El problema de la IA invisible

Muchas pymes utilizan IA sin haber aprobado formalmente un proyecto. Puede aparecer dentro del CRM, en selección de personal, atención al cliente, traducción o asistentes generativos utilizados por iniciativa de la plantilla.

Ese uso no identificado impide responder preguntas elementales: qué información se introduce, dónde se procesa, quién revisa los resultados o si el proveedor reutiliza los datos. Prohibir todo suele ser poco realista; permitirlo sin reglas tampoco es una estrategia.

El inventario es el punto de partida, no la conclusión

El Reglamento de IA no impone con ese nombre un único registro universal a todas las empresas que usen cualquier herramienta. Sí establece obligaciones distintas según el sistema, su finalidad, el riesgo y el papel de la organización.

Para saber si existe una práctica prohibida, una obligación de transparencia o un uso potencialmente de alto riesgo, primero hay que conocer los sistemas. El inventario es una medida de gobierno que permite realizar el análisis posterior.

Qué debería recoger cada ficha

No es necesario empezar con una plataforma compleja. Una hoja controlada puede bastar si existe una persona responsable, reglas de actualización y un procedimiento para aprobar nuevos usos.

  • Herramienta, versión, proveedor y responsable interno.
  • Finalidad concreta y proceso empresarial en el que interviene.
  • Personas afectadas y tipo de resultado que produce.
  • Datos introducidos, especialmente si son personales o confidenciales.
  • Integraciones, accesos y sistemas conectados.
  • Grado de autonomía y punto de supervisión humana.
  • Consecuencias previsibles de un error.
  • Condiciones contractuales y conservación conocida.
  • Clasificación preliminar, decisión de uso y próxima revisión.
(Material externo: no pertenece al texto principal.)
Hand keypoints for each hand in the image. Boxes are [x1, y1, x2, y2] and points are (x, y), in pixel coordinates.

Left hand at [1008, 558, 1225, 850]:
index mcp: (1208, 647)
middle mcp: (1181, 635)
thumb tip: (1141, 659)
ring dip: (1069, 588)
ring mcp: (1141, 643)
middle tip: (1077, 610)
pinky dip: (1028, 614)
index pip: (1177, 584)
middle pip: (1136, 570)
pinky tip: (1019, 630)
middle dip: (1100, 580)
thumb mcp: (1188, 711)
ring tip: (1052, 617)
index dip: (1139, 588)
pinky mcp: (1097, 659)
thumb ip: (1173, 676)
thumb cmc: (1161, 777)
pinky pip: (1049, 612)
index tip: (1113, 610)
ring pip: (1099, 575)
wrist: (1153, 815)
Clasificar después de identificar

El Reglamento se aplica por fases y exige seguimiento. Conviene registrar la fuente consultada y la fecha de cada revisión. La pyme puede empezar con tres decisiones: conocer sus usos, asignar responsables e impedir que una herramienta desconocida intervenga silenciosamente en una decisión importante.
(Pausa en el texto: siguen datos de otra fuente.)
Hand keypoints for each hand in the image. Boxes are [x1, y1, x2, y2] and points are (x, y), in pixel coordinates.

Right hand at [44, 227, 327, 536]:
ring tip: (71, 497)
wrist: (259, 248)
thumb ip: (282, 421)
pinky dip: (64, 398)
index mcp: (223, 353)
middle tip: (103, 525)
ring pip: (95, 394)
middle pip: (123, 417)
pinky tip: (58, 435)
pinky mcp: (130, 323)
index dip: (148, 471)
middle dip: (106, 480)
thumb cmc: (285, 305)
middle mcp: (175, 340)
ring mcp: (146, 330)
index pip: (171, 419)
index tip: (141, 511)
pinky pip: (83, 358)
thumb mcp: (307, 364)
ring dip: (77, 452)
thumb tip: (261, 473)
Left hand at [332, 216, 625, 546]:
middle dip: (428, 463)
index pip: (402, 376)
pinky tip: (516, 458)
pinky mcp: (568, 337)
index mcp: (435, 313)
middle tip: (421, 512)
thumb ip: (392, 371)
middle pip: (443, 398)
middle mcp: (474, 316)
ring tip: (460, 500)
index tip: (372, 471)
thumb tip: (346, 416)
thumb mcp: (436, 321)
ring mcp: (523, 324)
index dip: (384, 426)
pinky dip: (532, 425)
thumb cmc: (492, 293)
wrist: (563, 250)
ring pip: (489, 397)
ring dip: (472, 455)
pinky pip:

  1. Comprobar si la herramienta encaja realmente en la definición jurídica de sistema de IA.
  2. Descartar prácticas prohibidas.
  3. Valorar la finalidad y un posible encaje en alto riesgo.
  4. Revisar obligaciones de transparencia.
  5. Analizar conjuntamente RGPD y AI Act si existen datos personales.
  6. Definir supervisión, formación, límites, incidencias y revisión contractual.

Fuentes

Reglamento (UE) 2024/1689 de Inteligencia Artificial · EUR-Lex Marco y calendario de aplicación · Comisión Europea Alfabetización en IA · Comisión Europea

Contenido informativo y divulgativo. No constituye asesoramiento jurídico individualizado. La aplicación a una organización concreta exige analizar sus circunstancias, actividad y normativa sectorial.